* WHAT YOU NEED TO DO
Reproduce every line of the records below, character for character, with nothing left out or changed.

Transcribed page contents
☆ ☆ ☆ ☆ ☆

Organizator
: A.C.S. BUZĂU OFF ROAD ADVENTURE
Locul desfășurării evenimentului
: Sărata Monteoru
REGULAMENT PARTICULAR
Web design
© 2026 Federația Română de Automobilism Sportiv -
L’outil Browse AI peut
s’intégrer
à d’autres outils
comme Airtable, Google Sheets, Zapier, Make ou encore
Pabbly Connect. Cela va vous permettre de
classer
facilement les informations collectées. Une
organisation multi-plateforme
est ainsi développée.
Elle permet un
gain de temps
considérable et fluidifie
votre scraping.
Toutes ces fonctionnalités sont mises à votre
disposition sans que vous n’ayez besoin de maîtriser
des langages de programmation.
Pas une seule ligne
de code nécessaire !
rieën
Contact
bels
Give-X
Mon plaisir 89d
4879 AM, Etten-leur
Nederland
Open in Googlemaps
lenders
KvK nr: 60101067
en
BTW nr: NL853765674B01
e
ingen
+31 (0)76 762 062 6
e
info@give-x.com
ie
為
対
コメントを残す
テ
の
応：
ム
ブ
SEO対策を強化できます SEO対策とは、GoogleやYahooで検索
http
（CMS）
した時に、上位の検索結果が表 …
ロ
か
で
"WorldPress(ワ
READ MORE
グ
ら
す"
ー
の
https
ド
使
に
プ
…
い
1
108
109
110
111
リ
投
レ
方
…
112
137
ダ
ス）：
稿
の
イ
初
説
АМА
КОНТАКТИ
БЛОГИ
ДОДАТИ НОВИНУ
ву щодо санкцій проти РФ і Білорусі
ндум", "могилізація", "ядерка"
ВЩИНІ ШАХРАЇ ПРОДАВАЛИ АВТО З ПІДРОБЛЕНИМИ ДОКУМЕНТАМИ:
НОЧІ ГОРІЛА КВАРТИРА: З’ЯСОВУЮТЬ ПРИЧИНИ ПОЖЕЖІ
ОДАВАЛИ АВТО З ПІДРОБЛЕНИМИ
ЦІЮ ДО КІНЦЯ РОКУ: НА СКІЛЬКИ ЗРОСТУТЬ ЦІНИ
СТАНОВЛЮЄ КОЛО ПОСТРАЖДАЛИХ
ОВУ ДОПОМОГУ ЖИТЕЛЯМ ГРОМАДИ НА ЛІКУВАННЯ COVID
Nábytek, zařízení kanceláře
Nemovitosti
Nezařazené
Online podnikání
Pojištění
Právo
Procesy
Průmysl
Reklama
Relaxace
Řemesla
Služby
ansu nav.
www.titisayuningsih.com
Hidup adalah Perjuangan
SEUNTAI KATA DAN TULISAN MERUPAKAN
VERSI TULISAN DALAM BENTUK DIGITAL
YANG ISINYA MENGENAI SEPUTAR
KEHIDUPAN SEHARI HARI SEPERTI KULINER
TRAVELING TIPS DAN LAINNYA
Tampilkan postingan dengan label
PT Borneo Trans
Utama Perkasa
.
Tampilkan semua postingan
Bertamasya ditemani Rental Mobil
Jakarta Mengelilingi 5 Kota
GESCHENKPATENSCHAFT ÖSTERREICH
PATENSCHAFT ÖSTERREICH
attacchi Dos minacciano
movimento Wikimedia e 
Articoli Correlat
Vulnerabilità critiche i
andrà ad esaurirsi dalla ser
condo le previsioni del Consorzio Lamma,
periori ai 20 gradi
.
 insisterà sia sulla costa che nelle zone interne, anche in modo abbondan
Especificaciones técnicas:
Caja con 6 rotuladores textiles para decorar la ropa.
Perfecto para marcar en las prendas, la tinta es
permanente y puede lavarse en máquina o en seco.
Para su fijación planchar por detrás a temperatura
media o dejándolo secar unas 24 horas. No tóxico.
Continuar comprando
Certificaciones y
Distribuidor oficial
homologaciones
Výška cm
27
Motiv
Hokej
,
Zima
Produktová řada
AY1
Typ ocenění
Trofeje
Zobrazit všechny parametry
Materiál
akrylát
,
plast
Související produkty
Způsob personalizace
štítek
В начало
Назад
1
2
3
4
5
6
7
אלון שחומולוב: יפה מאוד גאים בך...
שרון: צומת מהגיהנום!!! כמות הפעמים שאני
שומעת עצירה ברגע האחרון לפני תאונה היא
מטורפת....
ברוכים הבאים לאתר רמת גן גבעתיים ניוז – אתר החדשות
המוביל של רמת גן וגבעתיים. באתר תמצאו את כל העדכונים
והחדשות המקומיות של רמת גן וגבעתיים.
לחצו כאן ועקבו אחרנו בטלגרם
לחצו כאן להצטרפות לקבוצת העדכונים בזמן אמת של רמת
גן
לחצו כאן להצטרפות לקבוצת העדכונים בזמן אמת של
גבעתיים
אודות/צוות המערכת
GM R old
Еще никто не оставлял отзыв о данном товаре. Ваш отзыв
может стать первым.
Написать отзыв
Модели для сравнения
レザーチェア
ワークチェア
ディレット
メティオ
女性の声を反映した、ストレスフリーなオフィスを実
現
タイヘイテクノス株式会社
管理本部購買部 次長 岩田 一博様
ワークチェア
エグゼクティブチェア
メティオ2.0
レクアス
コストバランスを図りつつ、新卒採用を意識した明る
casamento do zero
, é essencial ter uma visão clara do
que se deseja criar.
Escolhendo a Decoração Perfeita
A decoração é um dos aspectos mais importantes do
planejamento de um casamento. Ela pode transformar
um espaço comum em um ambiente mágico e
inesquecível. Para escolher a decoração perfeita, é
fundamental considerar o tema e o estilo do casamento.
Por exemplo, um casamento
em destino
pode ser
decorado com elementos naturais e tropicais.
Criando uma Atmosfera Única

☆ ☆ ☆ ☆ ☆

* ANSWER TO THIS TASK
Organizator
: A.C.S. BUZĂU OFF ROAD ADVENTURE
Locul desfășurării evenimentului
: Sărata Monteoru
REGULAMENT PARTICULAR
Web design
© 2026 Federația Română de Automobilism Sportiv -
L’outil Browse AI peut
s’intégrer
à d’autres outils
comme Airtable, Google Sheets, Zapier, Make ou encore
Pabbly Connect. Cela va vous permettre de
classer
facilement les informations collectées. Une
organisation multi-plateforme
est ainsi développée.
Elle permet un
gain de temps
considérable et fluidifie
votre scraping.
Toutes ces fonctionnalités sont mises à votre
disposition sans que vous n’ayez besoin de maîtriser
des langages de programmation.
Pas une seule ligne
de code nécessaire !
rieën
Contact
bels
Give-X
Mon plaisir 89d
4879 AM, Etten-leur
Nederland
Open in Googlemaps
lenders
KvK nr: 60101067
en
BTW nr: NL853765674B01
e
ingen
+31 (0)76 762 062 6
e
info@give-x.com
ie
為
対
コメントを残す
テ
の
応：
ム
ブ
SEO対策を強化できます SEO対策とは、GoogleやYahooで検索
http
（CMS）
した時に、上位の検索結果が表 …
ロ
か
で
"WorldPress(ワ
READ MORE
グ
ら
す"
ー
の
https
ド
使
に
プ
…
い
1
108
109
110
111
リ
投
レ
方
…
112
137
ダ
ス）：
稿
の
イ
初
説
АМА
КОНТАКТИ
БЛОГИ
ДОДАТИ НОВИНУ
ву щодо санкцій проти РФ і Білорусі
ндум", "могилізація", "ядерка"
ВЩИНІ ШАХРАЇ ПРОДАВАЛИ АВТО З ПІДРОБЛЕНИМИ ДОКУМЕНТАМИ:
НОЧІ ГОРІЛА КВАРТИРА: З’ЯСОВУЮТЬ ПРИЧИНИ ПОЖЕЖІ
ОДАВАЛИ АВТО З ПІДРОБЛЕНИМИ
ЦІЮ ДО КІНЦЯ РОКУ: НА СКІЛЬКИ ЗРОСТУТЬ ЦІНИ
СТАНОВЛЮЄ КОЛО ПОСТРАЖДАЛИХ
ОВУ ДОПОМОГУ ЖИТЕЛЯМ ГРОМАДИ НА ЛІКУВАННЯ COVID
Nábytek, zařízení kanceláře
Nemovitosti
Nezařazené
Online podnikání
Pojištění
Právo
Procesy
Průmysl
Reklama
Relaxace
Řemesla
Služby
ansu nav.
www.titisayuningsih.com
Hidup adalah Perjuangan
SEUNTAI KATA DAN TULISAN MERUPAKAN
VERSI TULISAN DALAM BENTUK DIGITAL
YANG ISINYA MENGENAI SEPUTAR
KEHIDUPAN SEHARI HARI SEPERTI KULINER
TRAVELING TIPS DAN LAINNYA
Tampilkan postingan dengan label
PT Borneo Trans
Utama Perkasa
.
Tampilkan semua postingan
Bertamasya ditemani Rental Mobil
Jakarta Mengelilingi 5 Kota
GESCHENKPATENSCHAFT ÖSTERREICH
PATENSCHAFT ÖSTERREICH
attacchi Dos minacciano
movimento Wikimedia e 
Articoli Correlat
Vulnerabilità critiche i
andrà ad esaurirsi dalla ser
condo le previsioni del Consorzio Lamma,
periori ai 20 gradi
.
 insisterà sia sulla costa che nelle zone interne, anche in modo abbondan
Especificaciones técnicas:
Caja con 6 rotuladores textiles para decorar la ropa.
Perfecto para marcar en las prendas, la tinta es
permanente y puede lavarse en máquina o en seco.
Para su fijación planchar por detrás a temperatura
media o dejándolo secar unas 24 horas. No tóxico.
Continuar comprando
Certificaciones y
Distribuidor oficial
homologaciones
Výška cm
27
Motiv
Hokej
,
Zima
Produktová řada
AY1
Typ ocenění
Trofeje
Zobrazit všechny parametry
Materiál
akrylát
,
plast
Související produkty
Způsob personalizace
štítek
В начало
Назад
1
2
3
4
5
6
7
אלון שחומולוב: יפה מאוד גאים בך...
שרון: צומת מהגיהנום!!! כמות הפעמים שאני
שומעת עצירה ברגע האחרון לפני תאונה היא
מטורפת....
ברוכים הבאים לאתר רמת גן גבעתיים ניוז – אתר החדשות
המוביל של רמת גן וגבעתיים. באתר תמצאו את כל העדכונים
והחדשות המקומיות של רמת גן וגבעתיים.
לחצו כאן ועקבו אחרנו בטלגרם
לחצו כאן להצטרפות לקבוצת העדכונים בזמן אמת של רמת
גן
לחצו כאן להצטרפות לקבוצת העדכונים בזמן אמת של
גבעתיים
אודות/צוות המערכת
GM R old
Еще никто не оставлял отзыв о данном товаре. Ваш отзыв
может стать первым.
Написать отзыв
Модели для сравнения
レザーチェア
ワークチェア
ディレット
メティオ
女性の声を反映した、ストレスフリーなオフィスを実
現
タイヘイテクノス株式会社
管理本部購買部 次長 岩田 一博様
ワークチェア
エグゼクティブチェア
メティオ2.0
レクアス
コストバランスを図りつつ、新卒採用を意識した明る
casamento do zero
, é essencial ter uma visão clara do
que se deseja criar.
Escolhendo a Decoração Perfeita
A decoração é um dos aspectos mais importantes do
planejamento de um casamento. Ela pode transformar
um espaço comum em um ambiente mágico e
inesquecível. Para escolher a decoração perfeita, é
fundamental considerar o tema e o estilo do casamento.
Por exemplo, um casamento
em destino
pode ser
decorado com elementos naturais e tropicais.
Criando uma Atmosfera Única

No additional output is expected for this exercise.